§ EXERCISE: Print out the records that follow, exactly and completely.

§ WORKING DATA:
*** Block opens ***
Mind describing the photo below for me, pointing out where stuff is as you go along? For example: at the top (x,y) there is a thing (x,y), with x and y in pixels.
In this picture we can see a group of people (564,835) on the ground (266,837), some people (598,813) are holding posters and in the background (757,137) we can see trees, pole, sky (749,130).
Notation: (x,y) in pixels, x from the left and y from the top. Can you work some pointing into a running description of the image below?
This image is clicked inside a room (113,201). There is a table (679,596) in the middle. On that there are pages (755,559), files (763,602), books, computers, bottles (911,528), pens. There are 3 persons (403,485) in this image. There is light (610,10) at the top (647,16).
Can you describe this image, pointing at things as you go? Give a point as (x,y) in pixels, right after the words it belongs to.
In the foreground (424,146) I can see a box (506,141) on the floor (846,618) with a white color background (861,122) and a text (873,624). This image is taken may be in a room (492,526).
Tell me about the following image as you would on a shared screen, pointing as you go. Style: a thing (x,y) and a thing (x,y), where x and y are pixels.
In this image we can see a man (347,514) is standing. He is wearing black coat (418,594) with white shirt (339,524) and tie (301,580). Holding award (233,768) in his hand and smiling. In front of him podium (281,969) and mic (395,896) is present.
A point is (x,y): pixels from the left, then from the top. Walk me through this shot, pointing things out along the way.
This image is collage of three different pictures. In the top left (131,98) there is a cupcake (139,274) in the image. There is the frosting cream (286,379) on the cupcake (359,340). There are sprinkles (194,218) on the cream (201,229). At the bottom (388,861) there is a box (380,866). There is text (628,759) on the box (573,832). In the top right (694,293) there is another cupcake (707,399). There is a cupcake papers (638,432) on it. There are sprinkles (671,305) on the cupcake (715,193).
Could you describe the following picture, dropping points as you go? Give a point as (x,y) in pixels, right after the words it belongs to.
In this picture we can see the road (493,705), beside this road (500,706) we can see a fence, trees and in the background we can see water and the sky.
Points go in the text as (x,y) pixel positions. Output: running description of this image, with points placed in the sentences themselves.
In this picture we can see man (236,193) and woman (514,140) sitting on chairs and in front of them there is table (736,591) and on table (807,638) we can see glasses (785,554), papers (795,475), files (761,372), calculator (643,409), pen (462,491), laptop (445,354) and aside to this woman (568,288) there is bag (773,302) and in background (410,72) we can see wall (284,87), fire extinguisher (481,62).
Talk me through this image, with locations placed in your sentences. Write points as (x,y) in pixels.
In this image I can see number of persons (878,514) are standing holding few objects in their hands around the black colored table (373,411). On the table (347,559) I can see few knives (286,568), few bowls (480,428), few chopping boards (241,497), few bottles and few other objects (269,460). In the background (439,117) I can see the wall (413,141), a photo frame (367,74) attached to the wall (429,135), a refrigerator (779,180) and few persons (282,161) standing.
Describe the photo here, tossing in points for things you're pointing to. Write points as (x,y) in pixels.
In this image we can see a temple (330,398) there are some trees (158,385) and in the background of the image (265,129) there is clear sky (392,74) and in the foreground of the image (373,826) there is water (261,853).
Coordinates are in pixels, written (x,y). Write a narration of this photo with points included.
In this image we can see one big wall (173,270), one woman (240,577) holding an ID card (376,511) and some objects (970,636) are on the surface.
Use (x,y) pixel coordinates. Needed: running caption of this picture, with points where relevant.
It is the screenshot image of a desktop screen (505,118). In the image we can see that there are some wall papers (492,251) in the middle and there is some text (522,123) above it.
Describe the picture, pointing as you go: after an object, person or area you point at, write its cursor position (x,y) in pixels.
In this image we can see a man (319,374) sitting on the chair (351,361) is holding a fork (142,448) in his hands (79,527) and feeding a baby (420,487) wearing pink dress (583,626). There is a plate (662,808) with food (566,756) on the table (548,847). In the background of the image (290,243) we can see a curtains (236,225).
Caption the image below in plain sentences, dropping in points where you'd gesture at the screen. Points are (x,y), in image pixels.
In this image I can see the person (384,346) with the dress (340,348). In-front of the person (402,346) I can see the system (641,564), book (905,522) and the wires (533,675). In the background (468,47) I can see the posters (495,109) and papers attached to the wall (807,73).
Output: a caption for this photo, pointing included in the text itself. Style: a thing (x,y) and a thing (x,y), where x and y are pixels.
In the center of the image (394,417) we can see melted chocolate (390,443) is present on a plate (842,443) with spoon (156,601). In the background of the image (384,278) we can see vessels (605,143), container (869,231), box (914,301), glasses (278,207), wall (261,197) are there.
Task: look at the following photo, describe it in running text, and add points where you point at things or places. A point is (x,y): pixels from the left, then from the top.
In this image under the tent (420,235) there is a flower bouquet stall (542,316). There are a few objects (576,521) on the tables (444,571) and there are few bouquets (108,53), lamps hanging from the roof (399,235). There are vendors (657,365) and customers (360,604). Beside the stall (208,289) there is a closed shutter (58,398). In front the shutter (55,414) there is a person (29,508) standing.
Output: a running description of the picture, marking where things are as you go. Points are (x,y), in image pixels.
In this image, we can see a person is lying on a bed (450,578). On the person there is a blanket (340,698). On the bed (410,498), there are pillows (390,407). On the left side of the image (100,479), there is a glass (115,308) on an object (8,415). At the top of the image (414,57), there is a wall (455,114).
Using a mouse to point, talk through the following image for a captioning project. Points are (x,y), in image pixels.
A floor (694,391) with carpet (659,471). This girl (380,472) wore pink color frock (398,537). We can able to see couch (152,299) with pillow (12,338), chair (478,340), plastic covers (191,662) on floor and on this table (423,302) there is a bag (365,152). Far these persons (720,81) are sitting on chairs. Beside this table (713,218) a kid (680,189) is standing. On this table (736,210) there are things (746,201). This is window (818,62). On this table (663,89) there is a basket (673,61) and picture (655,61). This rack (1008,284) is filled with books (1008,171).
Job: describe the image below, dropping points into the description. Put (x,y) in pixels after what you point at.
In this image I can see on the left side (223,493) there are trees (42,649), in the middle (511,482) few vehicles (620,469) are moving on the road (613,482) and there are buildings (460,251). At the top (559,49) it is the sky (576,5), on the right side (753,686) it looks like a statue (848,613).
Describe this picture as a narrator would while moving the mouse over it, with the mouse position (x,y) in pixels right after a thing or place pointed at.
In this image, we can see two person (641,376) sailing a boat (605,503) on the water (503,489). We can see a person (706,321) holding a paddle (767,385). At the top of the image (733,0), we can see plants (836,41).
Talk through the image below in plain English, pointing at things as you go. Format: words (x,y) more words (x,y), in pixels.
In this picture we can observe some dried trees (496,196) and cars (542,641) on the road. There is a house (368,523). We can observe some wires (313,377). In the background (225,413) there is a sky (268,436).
*** Block closes ***
§ RESULT OF THIS TASK:
Mind describing the photo below for me, pointing out where stuff is as you go along? For example: at the top (x,y) there is a thing (x,y), with x and y in pixels.
In this picture we can see a group of people (564,835) on the ground (266,837), some people (598,813) are holding posters and in the background (757,137) we can see trees, pole, sky (749,130).
Notation: (x,y) in pixels, x from the left and y from the top. Can you work some pointing into a running description of the image below?
This image is clicked inside a room (113,201). There is a table (679,596) in the middle. On that there are pages (755,559), files (763,602), books, computers, bottles (911,528), pens. There are 3 persons (403,485) in this image. There is light (610,10) at the top (647,16).
Can you describe this image, pointing at things as you go? Give a point as (x,y) in pixels, right after the words it belongs to.
In the foreground (424,146) I can see a box (506,141) on the floor (846,618) with a white color background (861,122) and a text (873,624). This image is taken may be in a room (492,526).
Tell me about the following image as you would on a shared screen, pointing as you go. Style: a thing (x,y) and a thing (x,y), where x and y are pixels.
In this image we can see a man (347,514) is standing. He is wearing black coat (418,594) with white shirt (339,524) and tie (301,580). Holding award (233,768) in his hand and smiling. In front of him podium (281,969) and mic (395,896) is present.
A point is (x,y): pixels from the left, then from the top. Walk me through this shot, pointing things out along the way.
This image is collage of three different pictures. In the top left (131,98) there is a cupcake (139,274) in the image. There is the frosting cream (286,379) on the cupcake (359,340). There are sprinkles (194,218) on the cream (201,229). At the bottom (388,861) there is a box (380,866). There is text (628,759) on the box (573,832). In the top right (694,293) there is another cupcake (707,399). There is a cupcake papers (638,432) on it. There are sprinkles (671,305) on the cupcake (715,193).
Could you describe the following picture, dropping points as you go? Give a point as (x,y) in pixels, right after the words it belongs to.
In this picture we can see the road (493,705), beside this road (500,706) we can see a fence, trees and in the background we can see water and the sky.
Points go in the text as (x,y) pixel positions. Output: running description of this image, with points placed in the sentences themselves.
In this picture we can see man (236,193) and woman (514,140) sitting on chairs and in front of them there is table (736,591) and on table (807,638) we can see glasses (785,554), papers (795,475), files (761,372), calculator (643,409), pen (462,491), laptop (445,354) and aside to this woman (568,288) there is bag (773,302) and in background (410,72) we can see wall (284,87), fire extinguisher (481,62).
Talk me through this image, with locations placed in your sentences. Write points as (x,y) in pixels.
In this image I can see number of persons (878,514) are standing holding few objects in their hands around the black colored table (373,411). On the table (347,559) I can see few knives (286,568), few bowls (480,428), few chopping boards (241,497), few bottles and few other objects (269,460). In the background (439,117) I can see the wall (413,141), a photo frame (367,74) attached to the wall (429,135), a refrigerator (779,180) and few persons (282,161) standing.
Describe the photo here, tossing in points for things you're pointing to. Write points as (x,y) in pixels.
In this image we can see a temple (330,398) there are some trees (158,385) and in the background of the image (265,129) there is clear sky (392,74) and in the foreground of the image (373,826) there is water (261,853).
Coordinates are in pixels, written (x,y). Write a narration of this photo with points included.
In this image we can see one big wall (173,270), one woman (240,577) holding an ID card (376,511) and some objects (970,636) are on the surface.
Use (x,y) pixel coordinates. Needed: running caption of this picture, with points where relevant.
It is the screenshot image of a desktop screen (505,118). In the image we can see that there are some wall papers (492,251) in the middle and there is some text (522,123) above it.
Describe the picture, pointing as you go: after an object, person or area you point at, write its cursor position (x,y) in pixels.
In this image we can see a man (319,374) sitting on the chair (351,361) is holding a fork (142,448) in his hands (79,527) and feeding a baby (420,487) wearing pink dress (583,626). There is a plate (662,808) with food (566,756) on the table (548,847). In the background of the image (290,243) we can see a curtains (236,225).
Caption the image below in plain sentences, dropping in points where you'd gesture at the screen. Points are (x,y), in image pixels.
In this image I can see the person (384,346) with the dress (340,348). In-front of the person (402,346) I can see the system (641,564), book (905,522) and the wires (533,675). In the background (468,47) I can see the posters (495,109) and papers attached to the wall (807,73).
Output: a caption for this photo, pointing included in the text itself. Style: a thing (x,y) and a thing (x,y), where x and y are pixels.
In the center of the image (394,417) we can see melted chocolate (390,443) is present on a plate (842,443) with spoon (156,601). In the background of the image (384,278) we can see vessels (605,143), container (869,231), box (914,301), glasses (278,207), wall (261,197) are there.
Task: look at the following photo, describe it in running text, and add points where you point at things or places. A point is (x,y): pixels from the left, then from the top.
In this image under the tent (420,235) there is a flower bouquet stall (542,316). There are a few objects (576,521) on the tables (444,571) and there are few bouquets (108,53), lamps hanging from the roof (399,235). There are vendors (657,365) and customers (360,604). Beside the stall (208,289) there is a closed shutter (58,398). In front the shutter (55,414) there is a person (29,508) standing.
Output: a running description of the picture, marking where things are as you go. Points are (x,y), in image pixels.
In this image, we can see a person is lying on a bed (450,578). On the person there is a blanket (340,698). On the bed (410,498), there are pillows (390,407). On the left side of the image (100,479), there is a glass (115,308) on an object (8,415). At the top of the image (414,57), there is a wall (455,114).
Using a mouse to point, talk through the following image for a captioning project. Points are (x,y), in image pixels.
A floor (694,391) with carpet (659,471). This girl (380,472) wore pink color frock (398,537). We can able to see couch (152,299) with pillow (12,338), chair (478,340), plastic covers (191,662) on floor and on this table (423,302) there is a bag (365,152). Far these persons (720,81) are sitting on chairs. Beside this table (713,218) a kid (680,189) is standing. On this table (736,210) there are things (746,201). This is window (818,62). On this table (663,89) there is a basket (673,61) and picture (655,61). This rack (1008,284) is filled with books (1008,171).
Job: describe the image below, dropping points into the description. Put (x,y) in pixels after what you point at.
In this image I can see on the left side (223,493) there are trees (42,649), in the middle (511,482) few vehicles (620,469) are moving on the road (613,482) and there are buildings (460,251). At the top (559,49) it is the sky (576,5), on the right side (753,686) it looks like a statue (848,613).
Describe this picture as a narrator would while moving the mouse over it, with the mouse position (x,y) in pixels right after a thing or place pointed at.
In this image, we can see two person (641,376) sailing a boat (605,503) on the water (503,489). We can see a person (706,321) holding a paddle (767,385). At the top of the image (733,0), we can see plants (836,41).
Talk through the image below in plain English, pointing at things as you go. Format: words (x,y) more words (x,y), in pixels.
In this picture we can observe some dried trees (496,196) and cars (542,641) on the road. There is a house (368,523). We can observe some wires (313,377). In the background (225,413) there is a sky (268,436).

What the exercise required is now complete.